Fuelled by the dire state of a new car retail market that simply is not generating sufficient part-exchange vehicles, franchised dealers are out in force at auction.
Independent used car dealers are therefore finding themselves in a classic squeeze.
Forced, as ever, to compete on price in a climate of low consumer confidence they are now having to pay more in the trade to keep their forecourts stocked.
And it is not simply a case of franchised dealers casting the net wider for the type of vehicles they would always retail.
These main dealers are increasingly diversifying into different used car brands and ages.
This has led to an almost universal cry of stock shortage from both franchisd and independent dealers who are reporting anything up to 40% fewer cars in stock than they would normally be holding.
As is so often the case in the motor trade, however, the truth is not quite as simple as a basic shortage of cars in the open market.
The situation is more accurately described as a buyer surplus.
Another way of classifying it might be an absence of the over supply to which our market has grown so accustomed.
So, while it may be true that there are fewer examples of many vehicles available, there are actually a lot more trade buyers chasing stock – which is preventing them from driving values down in the way they would like.

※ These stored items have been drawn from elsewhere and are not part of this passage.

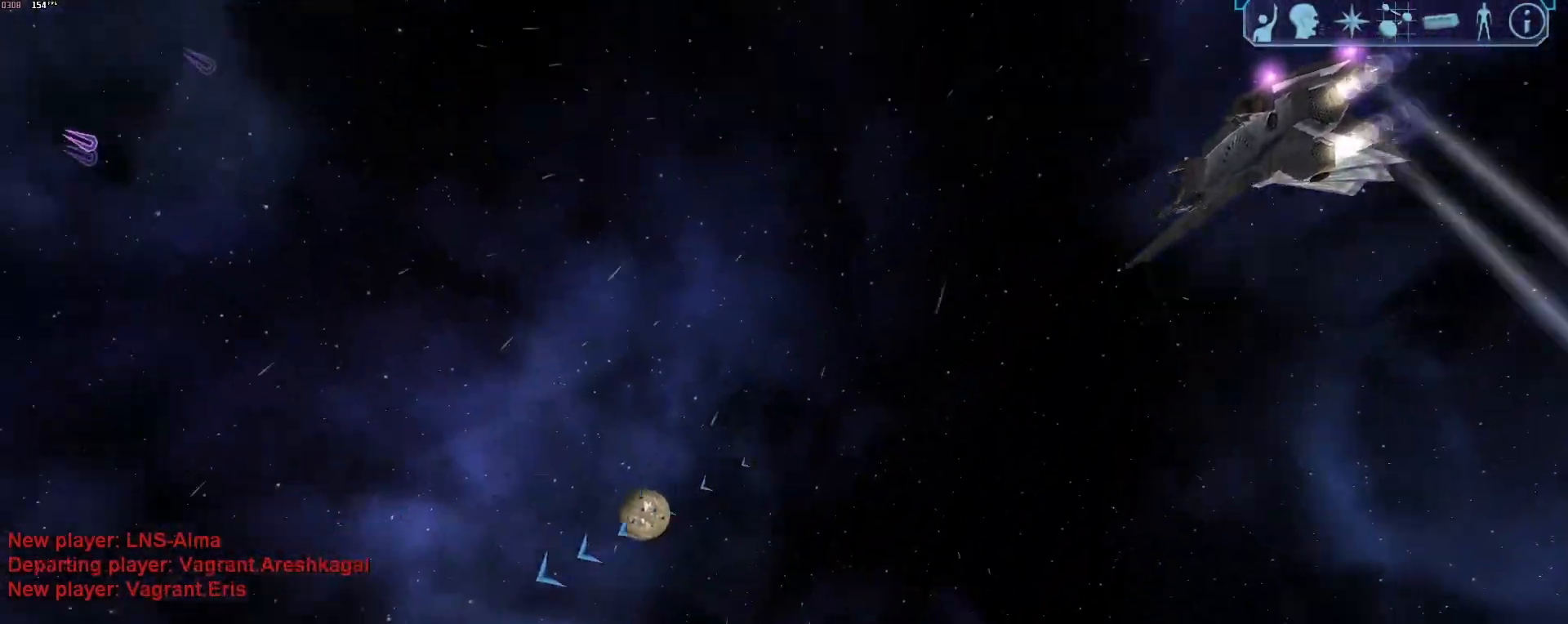
{"keys": ["tab", "w"], "mouse": [], "events": [[100, "w", "down"], [100, "x", "up"], [333, "tab", "down"]]}
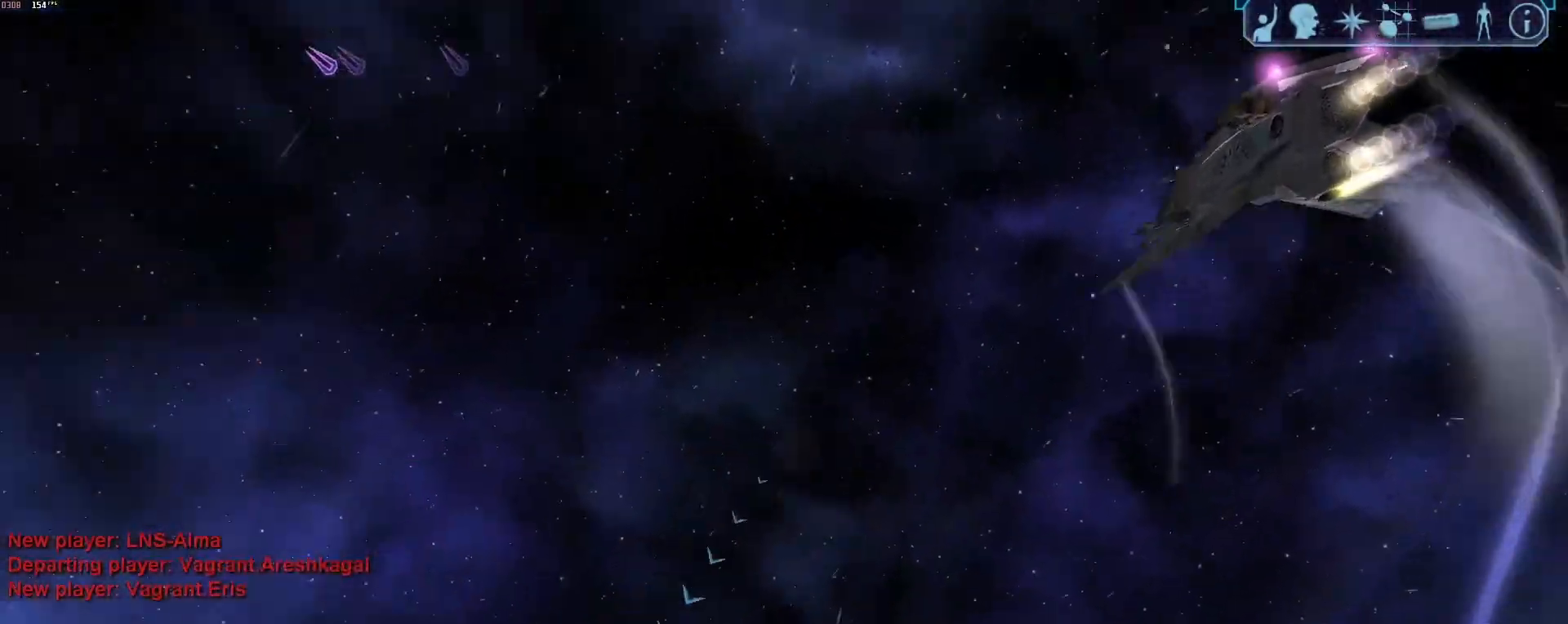
{"keys": ["g", "tab"], "mouse": [], "events": [[17, "w", "up"], [117, "a", "down"], [383, "a", "up"], [483, "g", "down"]]}
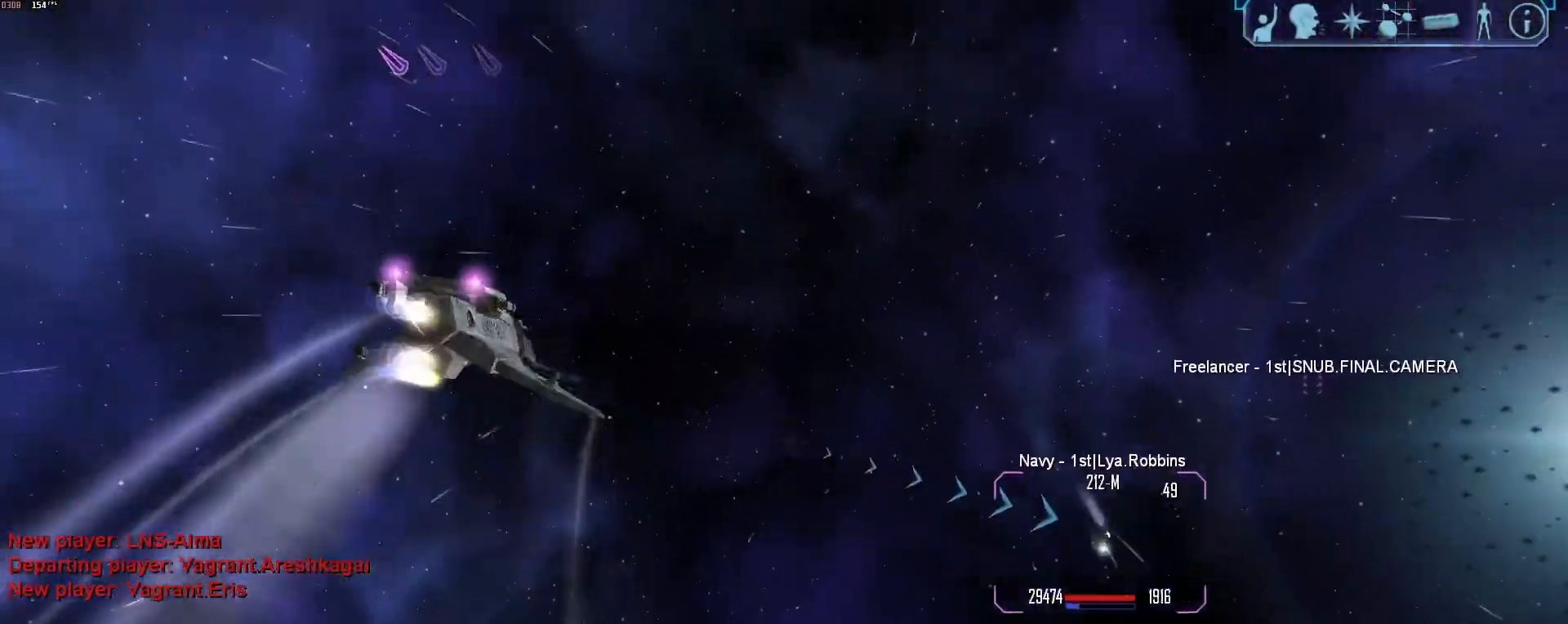
{"keys": ["w"], "mouse": ["right"], "events": [[33, "g", "up"], [83, "tab", "up"], [350, "mouse_right", "down"], [350, "x", "down"], [400, "w", "down"], [450, "x", "up"]]}
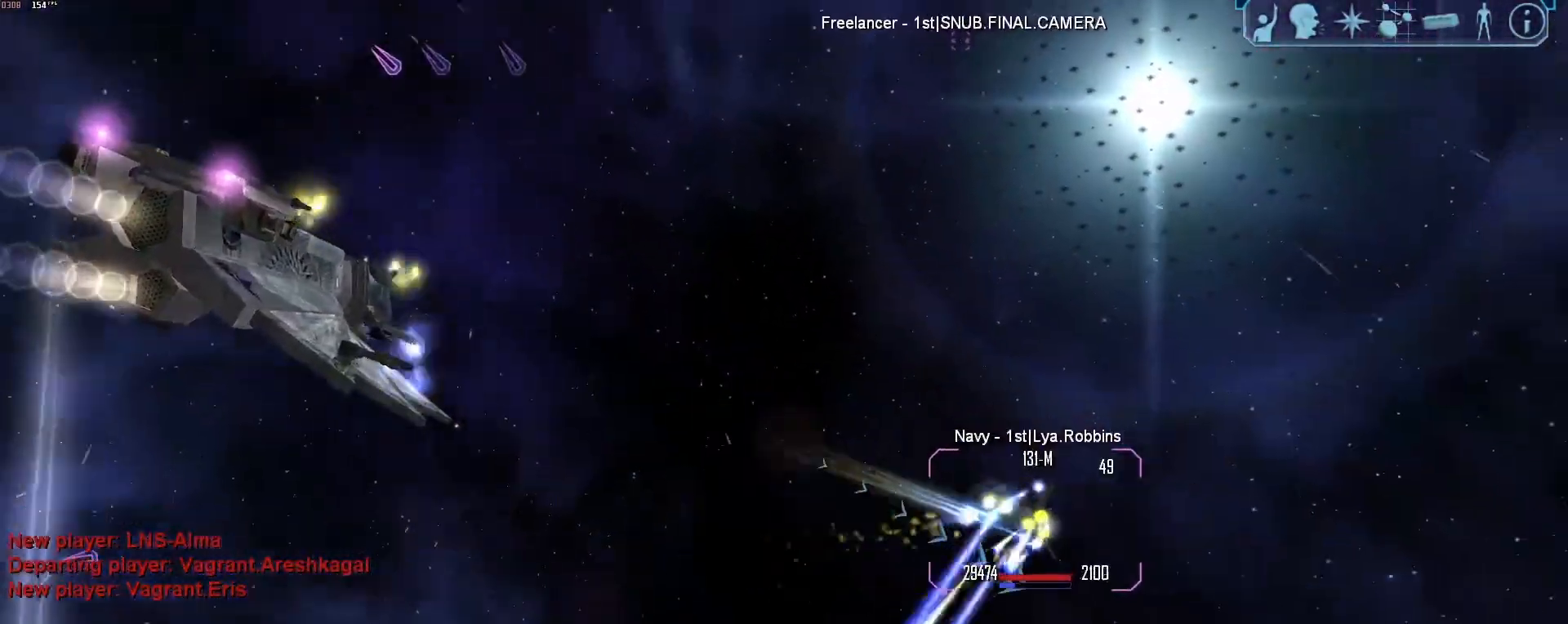
{"keys": ["d", "w"], "mouse": ["right"], "events": [[50, "d", "down"], [83, "w", "up"], [467, "w", "down"]]}
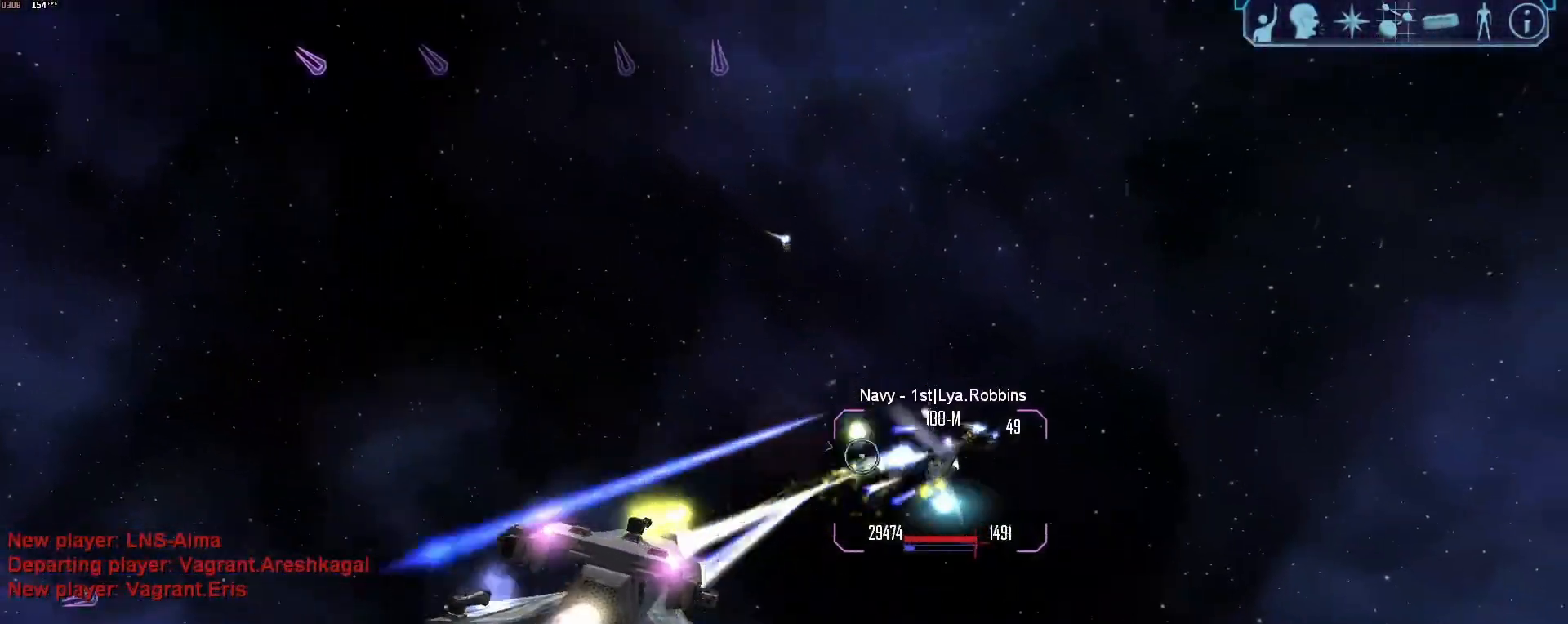
{"keys": ["s"], "mouse": ["right"], "events": [[67, "a", "down"], [67, "d", "up"], [117, "w", "up"], [150, "s", "down"], [200, "a", "up"]]}
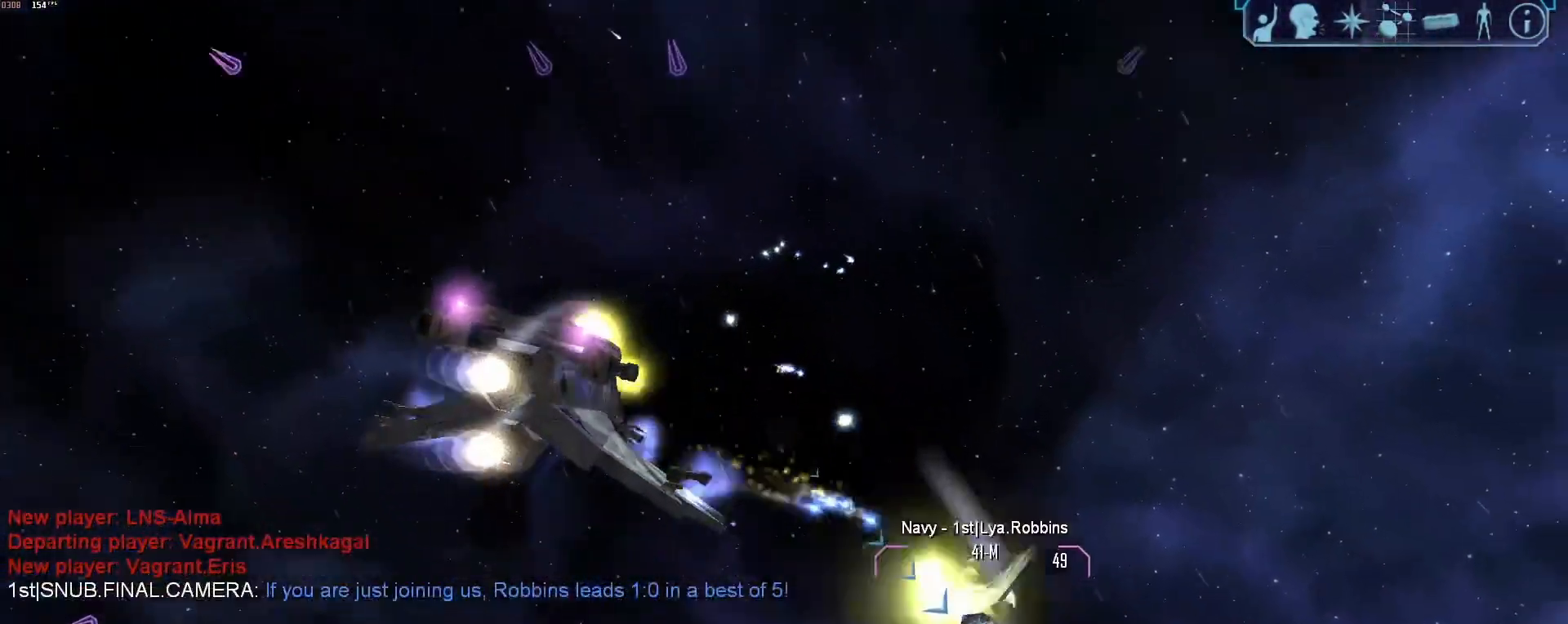
{"keys": ["tab", "w"], "mouse": [], "events": [[33, "tab", "down"], [83, "s", "up"], [267, "w", "down"], [400, "mouse_right", "up"]]}
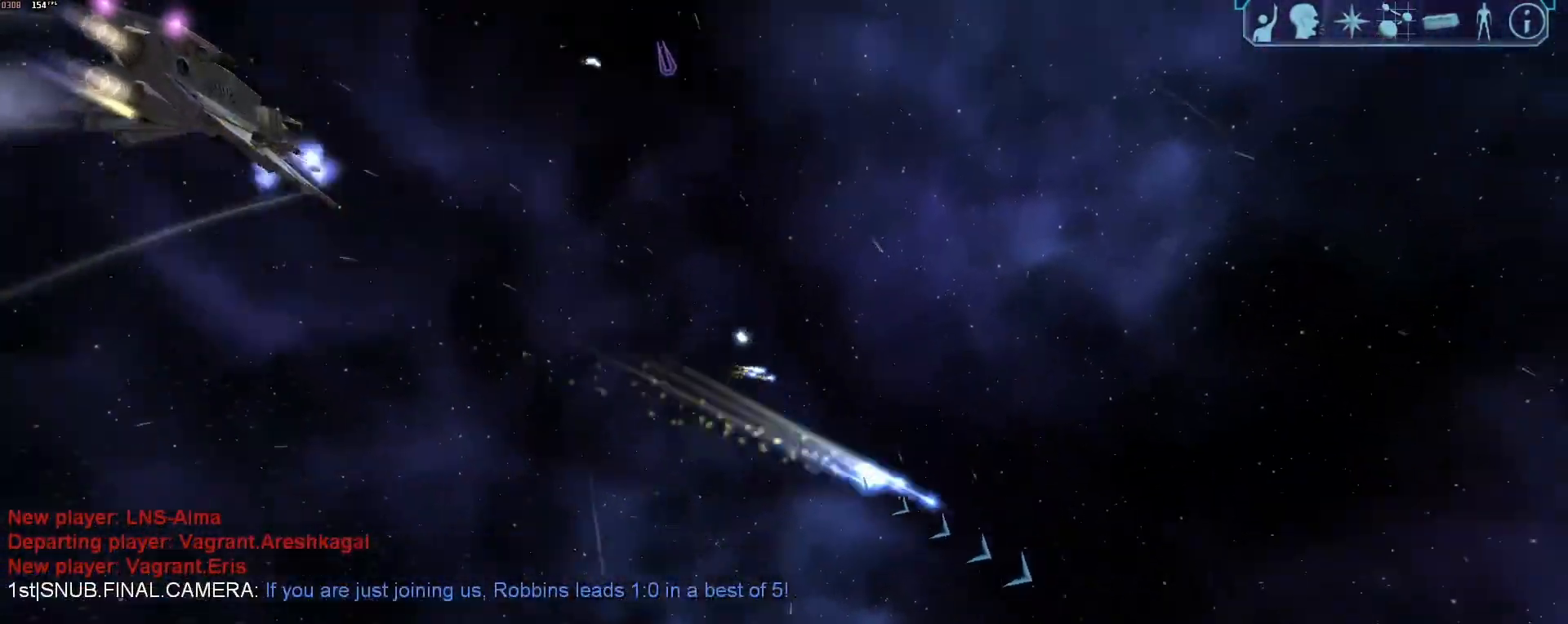
{"keys": ["2"], "mouse": [], "events": [[100, "z", "down"], [233, "tab", "up"], [233, "w", "up"], [233, "z", "up"], [467, "2", "down"]]}
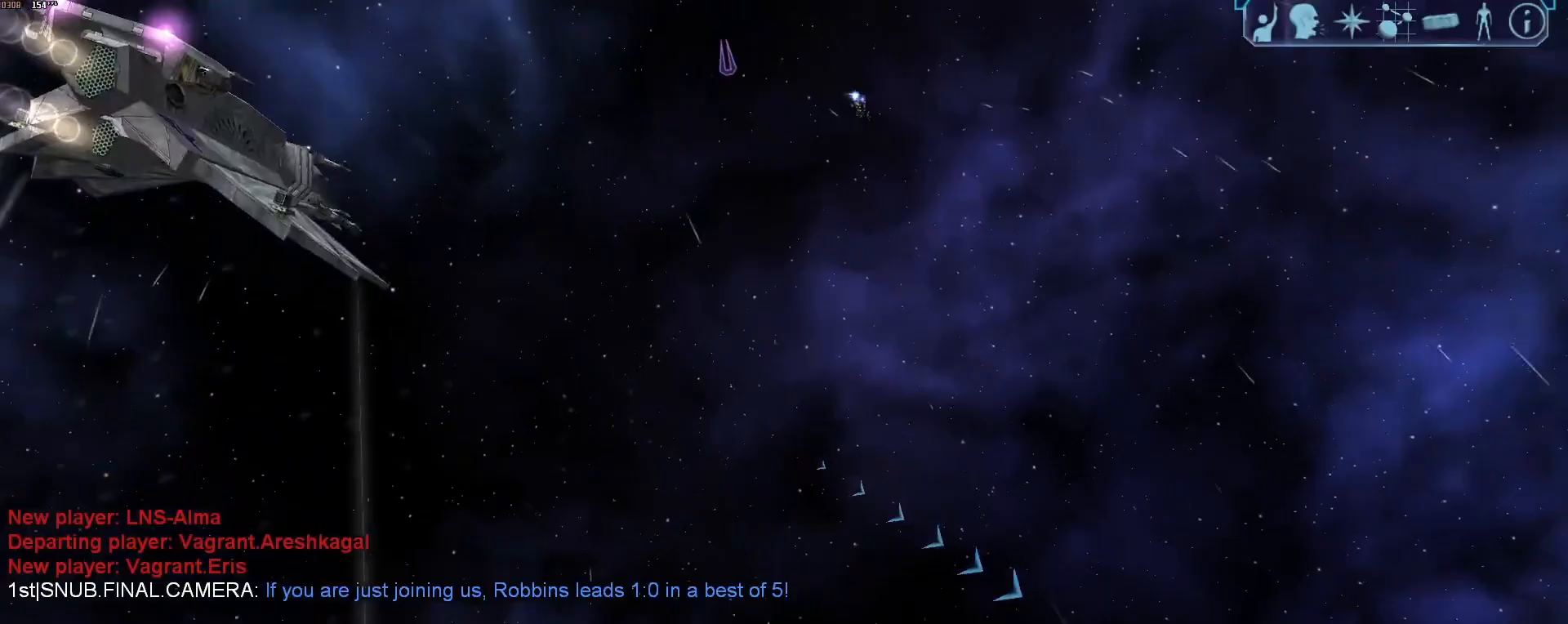
{"keys": ["w"], "mouse": [], "events": [[67, "2", "up"], [483, "w", "down"]]}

This situation has certainly been taking its toll on independent dealer confidence since the problem really kicked in toward the end of last year.
This is clearly illustrated by CAP’s surveys of dealer fortunes.
Back in late summer 2011 34% of independents were expecting business to improve over the coming quarter, compared with just 17% of franchised dealer used car departments.
But by winter the situation had reversed, with franchised dealers much more bullish than independents.
With the squeeze on stock and margins starting to be felt more keenly than ever, the proportion of independents feeling confident of improvement over the next three months was starting to slip.
Moving into 2012 the independents were far gloomier in their outlook, with just 15% feeling good about their prospects.
In contrast, 32% of franchised dealers were expecting business to keep improving.
The answer to why this might be is revealed by the data on stock levels.
The proportion of independents saying their own stock levels were ‘too low’ before last Christmas was 65%, but this had risen in the early weeks of 2012 to 72%.
Franchised dealers have also been reporting growing gaps in their stock over the same period, but to nowhere near the same degree.
But this does not mean that the independent is at a complete disadvantage.
Indeed, they are free from some of the pressures that can weigh heavily on their franchised counterparts.